Couple plan to brighten up Evelyn Street
By Gordon Dritschilo
STaff writer | July 11,2013
Albert J. Marro / Staff Photo
The downtown Rutland building comprising 9-13 Evelyn St. has been purchased and is undergoing a new look.
Evelyn Street is about to get more colorful.
Shawn and Jamie Pemrick have bought the building at 9-13 Evelyn St., the main structure on the block, and are in the middle of renovating with plans of filling the mostly vacant spaces.
They are also giving it a bright paint job — described by the Downtown Rutland Partnership as “a throwback to what might have been seen in San Francisco’s Haight-Ashbury section.”
The Pemricks plan three apartments, space for Shawn Pemrick’s photography studio and some sort of retail operation. Jamie Pemrick said she will not move her Trace of Lace bridal boutique from North Main Street to the site.
“We’ve already moved it once and we’re not doing that again,” she said. “We’re happy with what we’ve got for that.”
The smoke and tattoo shops already in the building will remain put, Pemrick said, and a number of people have looked at the empty storefront that previously housed Chasers bar.
“We’re looking for more like a restaurant-bistro, baker-type,” she said. “We’re doing a lot of our own marketing.”
Pemrick said the building, which has 2,300 square feet available for rental, sold for $135,000. She said they were originally looking to rent space in it for her husband’s photo studio, but the price was right to buy.
“We got it for a steal,” she said. “We want to revive downtown. ... For us, it’s a price thing. We’re always looking for something we can fix up, but at a good price.”
Michael Coppinger, DRP executive director, said the top level of the building had been used as storage for at least a decade and that the main storefront had been vacant for at least a year and a half.
Pemrick said the color scheme was drawn from a nearby mural.
“We wanted to draw positive attention to the building and possibly make it a landmark, maybe draw people to it who want to take pictures,” Pemrick said.

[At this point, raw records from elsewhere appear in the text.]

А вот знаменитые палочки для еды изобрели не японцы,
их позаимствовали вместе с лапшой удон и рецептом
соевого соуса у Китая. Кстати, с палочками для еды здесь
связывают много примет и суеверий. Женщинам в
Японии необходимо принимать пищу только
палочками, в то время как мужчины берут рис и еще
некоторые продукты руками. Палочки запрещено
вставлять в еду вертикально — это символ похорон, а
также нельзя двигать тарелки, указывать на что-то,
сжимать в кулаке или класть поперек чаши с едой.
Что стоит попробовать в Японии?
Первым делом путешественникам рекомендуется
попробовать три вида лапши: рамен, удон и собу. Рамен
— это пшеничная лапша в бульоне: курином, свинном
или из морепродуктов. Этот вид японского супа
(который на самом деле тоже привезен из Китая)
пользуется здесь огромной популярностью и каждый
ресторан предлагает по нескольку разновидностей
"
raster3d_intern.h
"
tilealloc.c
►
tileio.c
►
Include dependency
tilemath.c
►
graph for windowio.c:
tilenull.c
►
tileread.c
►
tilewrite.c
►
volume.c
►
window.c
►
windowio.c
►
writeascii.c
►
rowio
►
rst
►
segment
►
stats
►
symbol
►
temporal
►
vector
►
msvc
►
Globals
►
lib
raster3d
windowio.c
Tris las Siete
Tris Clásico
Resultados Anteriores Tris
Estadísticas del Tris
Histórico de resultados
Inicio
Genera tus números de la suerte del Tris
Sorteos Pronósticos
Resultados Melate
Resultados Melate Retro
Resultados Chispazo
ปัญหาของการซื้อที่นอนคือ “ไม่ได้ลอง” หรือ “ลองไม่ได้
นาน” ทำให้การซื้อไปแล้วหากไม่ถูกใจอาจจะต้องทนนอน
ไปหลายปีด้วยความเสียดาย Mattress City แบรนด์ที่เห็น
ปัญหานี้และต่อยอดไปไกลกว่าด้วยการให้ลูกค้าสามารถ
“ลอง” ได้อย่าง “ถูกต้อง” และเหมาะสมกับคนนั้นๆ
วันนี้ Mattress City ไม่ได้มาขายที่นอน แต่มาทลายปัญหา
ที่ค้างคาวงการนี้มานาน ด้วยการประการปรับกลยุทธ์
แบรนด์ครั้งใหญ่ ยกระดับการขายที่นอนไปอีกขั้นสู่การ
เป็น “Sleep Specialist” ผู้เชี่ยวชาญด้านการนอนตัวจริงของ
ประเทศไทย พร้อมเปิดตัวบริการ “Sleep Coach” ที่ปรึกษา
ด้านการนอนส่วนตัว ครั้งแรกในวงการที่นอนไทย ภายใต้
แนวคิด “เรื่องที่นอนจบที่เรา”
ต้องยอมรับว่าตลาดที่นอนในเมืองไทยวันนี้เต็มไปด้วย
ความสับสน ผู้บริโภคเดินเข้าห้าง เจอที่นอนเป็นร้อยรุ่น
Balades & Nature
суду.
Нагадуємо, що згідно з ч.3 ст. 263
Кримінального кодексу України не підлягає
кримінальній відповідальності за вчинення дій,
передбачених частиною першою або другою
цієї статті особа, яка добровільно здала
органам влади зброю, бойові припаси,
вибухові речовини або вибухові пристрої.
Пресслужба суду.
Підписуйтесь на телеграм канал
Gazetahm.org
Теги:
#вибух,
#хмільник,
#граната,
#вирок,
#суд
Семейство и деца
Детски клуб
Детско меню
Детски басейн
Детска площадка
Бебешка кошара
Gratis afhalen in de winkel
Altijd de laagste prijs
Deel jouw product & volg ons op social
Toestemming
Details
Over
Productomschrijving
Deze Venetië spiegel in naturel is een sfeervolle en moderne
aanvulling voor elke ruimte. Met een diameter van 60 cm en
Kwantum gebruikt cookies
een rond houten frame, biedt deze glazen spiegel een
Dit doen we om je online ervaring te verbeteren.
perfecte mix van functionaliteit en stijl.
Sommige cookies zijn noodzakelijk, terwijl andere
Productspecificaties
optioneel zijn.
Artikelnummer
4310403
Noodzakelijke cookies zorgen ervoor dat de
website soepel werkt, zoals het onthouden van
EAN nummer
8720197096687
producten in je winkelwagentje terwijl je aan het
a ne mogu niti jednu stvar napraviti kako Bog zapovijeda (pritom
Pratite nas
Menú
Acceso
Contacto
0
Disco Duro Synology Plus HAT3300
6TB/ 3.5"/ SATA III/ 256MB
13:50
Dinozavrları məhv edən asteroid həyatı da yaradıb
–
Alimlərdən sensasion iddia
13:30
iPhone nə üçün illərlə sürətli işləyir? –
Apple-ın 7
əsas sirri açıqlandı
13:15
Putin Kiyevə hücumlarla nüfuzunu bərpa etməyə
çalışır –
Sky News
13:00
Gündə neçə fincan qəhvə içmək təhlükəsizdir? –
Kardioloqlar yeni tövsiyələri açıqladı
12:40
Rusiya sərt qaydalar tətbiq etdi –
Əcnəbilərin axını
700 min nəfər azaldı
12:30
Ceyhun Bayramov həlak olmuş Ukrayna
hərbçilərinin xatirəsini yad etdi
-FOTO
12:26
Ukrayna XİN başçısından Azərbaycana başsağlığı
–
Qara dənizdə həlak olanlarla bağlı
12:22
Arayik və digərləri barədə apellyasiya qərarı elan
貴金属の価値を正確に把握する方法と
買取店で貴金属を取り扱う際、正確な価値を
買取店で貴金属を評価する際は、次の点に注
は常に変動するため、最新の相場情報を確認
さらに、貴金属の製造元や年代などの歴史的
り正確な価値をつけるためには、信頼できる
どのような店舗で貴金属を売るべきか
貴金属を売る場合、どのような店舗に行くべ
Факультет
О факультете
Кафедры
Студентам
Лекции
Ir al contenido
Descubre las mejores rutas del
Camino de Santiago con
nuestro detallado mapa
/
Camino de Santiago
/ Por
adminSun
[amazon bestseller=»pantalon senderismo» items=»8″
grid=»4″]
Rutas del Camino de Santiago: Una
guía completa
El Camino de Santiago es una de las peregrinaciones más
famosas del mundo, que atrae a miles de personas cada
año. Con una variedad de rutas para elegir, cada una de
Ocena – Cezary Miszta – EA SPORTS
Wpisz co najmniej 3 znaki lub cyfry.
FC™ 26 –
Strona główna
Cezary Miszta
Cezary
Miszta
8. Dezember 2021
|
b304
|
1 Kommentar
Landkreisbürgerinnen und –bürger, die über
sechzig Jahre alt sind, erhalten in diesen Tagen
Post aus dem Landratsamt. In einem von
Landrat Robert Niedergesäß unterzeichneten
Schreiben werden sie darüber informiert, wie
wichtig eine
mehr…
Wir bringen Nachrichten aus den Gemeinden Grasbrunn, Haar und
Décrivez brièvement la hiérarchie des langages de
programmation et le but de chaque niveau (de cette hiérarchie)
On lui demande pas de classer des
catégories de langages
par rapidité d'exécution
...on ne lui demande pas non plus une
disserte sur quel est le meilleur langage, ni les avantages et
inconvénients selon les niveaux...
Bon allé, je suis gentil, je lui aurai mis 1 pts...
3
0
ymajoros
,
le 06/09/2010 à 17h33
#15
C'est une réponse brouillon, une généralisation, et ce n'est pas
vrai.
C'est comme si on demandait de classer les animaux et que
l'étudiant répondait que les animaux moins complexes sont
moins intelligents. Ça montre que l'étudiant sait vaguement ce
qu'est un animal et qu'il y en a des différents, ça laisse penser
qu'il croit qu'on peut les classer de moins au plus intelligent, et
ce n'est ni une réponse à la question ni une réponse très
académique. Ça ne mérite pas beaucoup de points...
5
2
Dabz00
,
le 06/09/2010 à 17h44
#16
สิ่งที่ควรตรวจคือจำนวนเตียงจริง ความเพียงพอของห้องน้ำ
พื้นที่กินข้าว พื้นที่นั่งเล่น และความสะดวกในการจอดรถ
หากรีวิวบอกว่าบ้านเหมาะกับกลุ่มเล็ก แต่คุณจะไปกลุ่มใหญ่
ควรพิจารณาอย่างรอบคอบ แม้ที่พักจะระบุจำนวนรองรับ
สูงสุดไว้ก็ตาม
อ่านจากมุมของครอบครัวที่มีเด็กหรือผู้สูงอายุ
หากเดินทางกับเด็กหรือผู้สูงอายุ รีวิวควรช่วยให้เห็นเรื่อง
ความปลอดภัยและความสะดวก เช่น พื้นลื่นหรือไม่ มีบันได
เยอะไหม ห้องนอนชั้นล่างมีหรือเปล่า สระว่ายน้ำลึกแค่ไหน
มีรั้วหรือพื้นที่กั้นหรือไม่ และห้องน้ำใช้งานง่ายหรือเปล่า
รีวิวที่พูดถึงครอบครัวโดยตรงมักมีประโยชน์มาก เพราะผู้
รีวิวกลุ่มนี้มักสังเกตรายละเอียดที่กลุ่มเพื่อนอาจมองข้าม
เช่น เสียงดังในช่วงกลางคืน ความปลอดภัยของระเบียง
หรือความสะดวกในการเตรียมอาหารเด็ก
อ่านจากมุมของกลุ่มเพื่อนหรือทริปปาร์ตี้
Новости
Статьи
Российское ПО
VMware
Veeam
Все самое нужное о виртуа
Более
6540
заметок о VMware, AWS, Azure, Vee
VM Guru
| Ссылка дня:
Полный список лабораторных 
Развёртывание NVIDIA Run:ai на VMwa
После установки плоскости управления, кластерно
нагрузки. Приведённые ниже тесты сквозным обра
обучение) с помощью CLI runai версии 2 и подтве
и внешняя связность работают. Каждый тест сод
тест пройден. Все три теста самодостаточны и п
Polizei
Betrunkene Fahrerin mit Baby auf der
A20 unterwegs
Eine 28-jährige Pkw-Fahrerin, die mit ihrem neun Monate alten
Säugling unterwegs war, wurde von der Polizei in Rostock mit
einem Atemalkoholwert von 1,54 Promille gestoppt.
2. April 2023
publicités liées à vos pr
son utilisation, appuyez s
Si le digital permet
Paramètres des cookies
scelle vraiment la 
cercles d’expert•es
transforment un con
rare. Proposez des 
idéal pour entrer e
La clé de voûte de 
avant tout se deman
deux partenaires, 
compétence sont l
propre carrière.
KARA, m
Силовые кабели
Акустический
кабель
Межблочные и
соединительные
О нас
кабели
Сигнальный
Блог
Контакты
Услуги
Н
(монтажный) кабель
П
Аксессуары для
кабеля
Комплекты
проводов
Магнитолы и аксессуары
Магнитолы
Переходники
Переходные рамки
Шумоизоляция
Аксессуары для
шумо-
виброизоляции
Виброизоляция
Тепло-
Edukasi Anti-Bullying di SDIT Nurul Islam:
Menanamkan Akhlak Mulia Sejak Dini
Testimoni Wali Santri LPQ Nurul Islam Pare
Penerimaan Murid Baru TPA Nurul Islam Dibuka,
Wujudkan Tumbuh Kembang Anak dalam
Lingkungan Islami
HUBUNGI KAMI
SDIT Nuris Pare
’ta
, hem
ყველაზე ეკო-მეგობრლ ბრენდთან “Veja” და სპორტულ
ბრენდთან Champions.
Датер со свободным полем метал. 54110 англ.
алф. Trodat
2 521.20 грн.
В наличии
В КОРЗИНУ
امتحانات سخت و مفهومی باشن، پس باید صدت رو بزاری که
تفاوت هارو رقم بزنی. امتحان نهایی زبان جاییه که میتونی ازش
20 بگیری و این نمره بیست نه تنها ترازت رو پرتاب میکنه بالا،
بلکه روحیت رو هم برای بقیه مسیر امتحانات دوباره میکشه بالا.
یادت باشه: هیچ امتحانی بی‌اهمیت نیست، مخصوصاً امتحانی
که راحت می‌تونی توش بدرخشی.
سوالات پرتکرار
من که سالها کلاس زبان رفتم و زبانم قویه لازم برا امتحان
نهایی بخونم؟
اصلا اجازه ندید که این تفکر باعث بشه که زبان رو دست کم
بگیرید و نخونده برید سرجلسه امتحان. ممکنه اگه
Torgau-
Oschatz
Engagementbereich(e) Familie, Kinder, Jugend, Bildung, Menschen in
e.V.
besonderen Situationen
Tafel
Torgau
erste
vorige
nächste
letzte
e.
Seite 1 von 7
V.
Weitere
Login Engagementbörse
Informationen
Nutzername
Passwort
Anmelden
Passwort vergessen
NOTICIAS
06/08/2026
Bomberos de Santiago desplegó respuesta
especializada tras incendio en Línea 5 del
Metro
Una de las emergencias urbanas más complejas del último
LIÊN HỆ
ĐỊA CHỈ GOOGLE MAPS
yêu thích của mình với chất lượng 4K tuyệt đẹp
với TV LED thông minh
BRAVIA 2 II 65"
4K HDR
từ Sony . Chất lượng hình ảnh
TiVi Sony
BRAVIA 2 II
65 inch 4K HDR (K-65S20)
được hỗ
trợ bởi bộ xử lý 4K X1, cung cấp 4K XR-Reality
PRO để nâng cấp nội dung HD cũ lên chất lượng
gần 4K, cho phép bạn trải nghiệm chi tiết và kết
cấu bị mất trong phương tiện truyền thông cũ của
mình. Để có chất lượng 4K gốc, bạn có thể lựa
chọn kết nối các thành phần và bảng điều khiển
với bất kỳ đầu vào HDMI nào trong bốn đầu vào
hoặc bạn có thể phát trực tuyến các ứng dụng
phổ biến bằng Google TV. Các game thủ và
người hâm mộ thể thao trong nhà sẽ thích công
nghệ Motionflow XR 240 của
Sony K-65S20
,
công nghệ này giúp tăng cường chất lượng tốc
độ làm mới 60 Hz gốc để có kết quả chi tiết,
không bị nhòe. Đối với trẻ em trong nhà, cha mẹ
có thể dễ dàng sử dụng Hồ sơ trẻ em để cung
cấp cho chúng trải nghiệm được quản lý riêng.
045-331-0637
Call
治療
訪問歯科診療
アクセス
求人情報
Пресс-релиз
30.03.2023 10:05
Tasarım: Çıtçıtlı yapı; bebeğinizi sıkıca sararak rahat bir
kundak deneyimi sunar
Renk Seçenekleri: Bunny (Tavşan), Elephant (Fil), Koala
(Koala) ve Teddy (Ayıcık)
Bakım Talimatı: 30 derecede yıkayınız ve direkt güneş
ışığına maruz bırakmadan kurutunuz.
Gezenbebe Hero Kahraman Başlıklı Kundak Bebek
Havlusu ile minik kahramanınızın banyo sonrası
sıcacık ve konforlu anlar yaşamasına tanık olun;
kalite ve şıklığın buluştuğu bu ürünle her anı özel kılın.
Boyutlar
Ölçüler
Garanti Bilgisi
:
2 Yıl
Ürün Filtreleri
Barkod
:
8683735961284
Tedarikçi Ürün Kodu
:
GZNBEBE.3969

The color scheme won approval Wednesday morning from the Architectural Review Board, which is charged with maintaining the historical character of downtown buildings.
“The Architectural Review Committee really took into consideration that it’s a wood structure that’s not in the continuous downtown, like Center Street, but a standalone building,” Coppinger said, adding that the Pemricks were also restoring some historical aspects of the facade.
“I think if it were the Richardson building, next to the Paramount, it would be a different situation,”he said. “You kind of have a funky-looking neighborhood unto itself over there.”